Выбрать главу

Но спросят: неужели всем быть монахами, да не почетнее ли человеку бороться со злом и грехом там, где он особенно силен: именно в жизни, на людях и в миру, а не бежать для этого в пустыню? На этот вопрос следует ответить так: очевидно, спрашивающий отождествляет аскетизм и монашество, две совершенно не тождественные вещи и очевидно он еще не понимает вполне смысла Христианской жизни. Чтобы выяснить это недоумение, нужно бы предложить специальное исследование об аскетизме с подробными выяснениями, как причинных основ бытия подвижничества, так и тех элементов и явлений внутренней и внешней жизни, из которых слагается подвижничество в целом своем виде. В данном же случае и, как бы, в заключение настоящей краткой статьи, нам хочется указать на довольно отрадное явление в области декаденствующего богословия, именно по вопросу о подвижничестве и монашестве. Важно то именно, что один из столпов этого богословия, как бы, поколебался в своих взглядах на монашество и аскетизм после того, как узнал его не по книжным выдумкам и своим предположениям, а на самом деле, в жизни, и именно в лучшем рассаднике и питомнике монашеской жизни, в Сарове. Вот что он говорит в своем фельетоне "Нового Времени" № 10252-1 о своих настроениях во время пребывания в Сарове: "Снова я принужден был почувствовать, до чего в монашестве, и при том в нем единственно, Христианство получило себе крылья, поэзию, полет, свободу и философию. И как оно просто "не принялось", осталось "втуне" всюду, где кончается стена монастыря. Поразительное явление. Известно, что с принесением Евангелия прекратились пророки. "Где пророки, где пророчество?" Таинственно можно указать вопрошающим, что пророчество, только глубоко изменив колорит, переменив белый цвет на черный (монашество - "черное" духовенство), не угасло бесследно, а вот выявилось с другой и неожиданной стороны - в монашестве. "Кто пророк нового завета" - на вопрос этот и можно ответить: "вот - Серафим, вот - Амвросий, вот - старица Мария". - Но они не гремят, не обличают, не угрожают". Но это уже совсем другой вопрос; они воодушевлены, как и древние пророки (по-еврейски пророк "наби" значит, "вдохновенный", "одушевленный") - но самый предмет, тема их одушевления действительно совершенно другая, до известной степени противоположная ветхозаветной. "Вот мой гроб: в него вместо постели, ложусь я на ночь, это и есть молчаливые письмена мои, которых я не пишу, так как смерть потребляет всякие письмена".

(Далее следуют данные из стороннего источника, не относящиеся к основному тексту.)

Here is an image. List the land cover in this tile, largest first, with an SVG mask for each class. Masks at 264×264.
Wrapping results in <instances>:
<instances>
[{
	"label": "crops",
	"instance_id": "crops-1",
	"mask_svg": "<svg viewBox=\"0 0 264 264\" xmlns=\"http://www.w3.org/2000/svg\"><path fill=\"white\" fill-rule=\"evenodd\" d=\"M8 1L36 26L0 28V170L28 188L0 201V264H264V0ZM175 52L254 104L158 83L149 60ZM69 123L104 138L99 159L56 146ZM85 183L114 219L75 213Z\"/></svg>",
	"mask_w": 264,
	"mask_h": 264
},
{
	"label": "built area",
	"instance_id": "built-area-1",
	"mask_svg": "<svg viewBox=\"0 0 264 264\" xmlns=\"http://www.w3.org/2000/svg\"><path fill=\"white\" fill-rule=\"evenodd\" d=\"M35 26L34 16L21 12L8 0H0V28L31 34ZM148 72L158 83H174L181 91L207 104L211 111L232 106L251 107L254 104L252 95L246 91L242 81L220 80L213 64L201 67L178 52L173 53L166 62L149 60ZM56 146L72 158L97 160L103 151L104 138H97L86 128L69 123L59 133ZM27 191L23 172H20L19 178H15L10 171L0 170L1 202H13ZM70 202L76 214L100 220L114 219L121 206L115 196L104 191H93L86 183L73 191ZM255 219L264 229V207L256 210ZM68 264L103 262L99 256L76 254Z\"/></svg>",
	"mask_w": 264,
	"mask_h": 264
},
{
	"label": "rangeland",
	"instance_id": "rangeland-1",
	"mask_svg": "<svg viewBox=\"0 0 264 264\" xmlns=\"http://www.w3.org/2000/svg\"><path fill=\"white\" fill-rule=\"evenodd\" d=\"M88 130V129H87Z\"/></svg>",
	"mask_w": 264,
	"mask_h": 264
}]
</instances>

Мне хочется еще указать некоторые соотношения, вообще не приходившие, или немногим приходившие на ум. Длинная скорбь, в самой вершине заключается неземной радостью - вот Христианство. Черный цвет в самой его маковке вдруг переходит в белый. Христианство определенным образом и неоспоримо учит, что вся жизнь есть грех, анти-божественное, грех и смерть: а вот после смерти - белое сияние, вечная жизнь, зрение Бога... Монастырь со светлой в нем живописью, жизнерадостной - только один из параллельных лучей, идущих в этом направлении. Но вот и еще: все монашество - в черных мантиях и клобуках (ночь) без единой в одежде белой, или серой, или цветной полоски, но тот, в ком венчается монашество и завершается вся сплошь черная иерархия Церкви, надевает на голову чистый белый клобук, при остальных одеждах еще черных (одеяние митрополита). Каким инстинктом произошло это устроение одежд? Преднамеренной мысли тут никто не вкладывал. А вышло так, что мысль ясно прочиталась даже в одеждах. Идет клинок, но он имеет лезвие. Весь клинок Христианства черный, но лезвие белое. И так повсюду от живописи до одежд, от деления духовенства на черное и белое, до дневных и ночных служб, до разделения всего времени христианского на черные посты, увенчанные торжеством Пасхи, Рождества, Успения. Это не догмат. Где такой догмат? Но это гораздо более догмата, ибо пронизывает всю ткань Христианства, от основания до вершины и составляет самую душу его...

Спорящие против монашества никак не хотят понять, что они в тоже время спорят и против Христианства, объективнее - прямо против Христа. Если "торжество Христианства" сливается с прехождением лица мира, то пока он все-таки стоит, этот несносный мир, и мы привязаны к нему, мы все в праве говорить: "мир еще не прешел и мы язычники". Монастырю в свою очередь на это нечего ответить, сжав губы, негодующе, презрительно он скажет: "пройдет, испепелится". Трудно постигнуть, кто выживет и одолеет - в судьбах истории и мира - лик ли Христов с его испепеляющей красотой, покоряющей всякое сердце, покорившей языческий мир, или - столп земли с его тяготами, с механикой и геометрией, теоремы которой никак тоже не "испепеляются".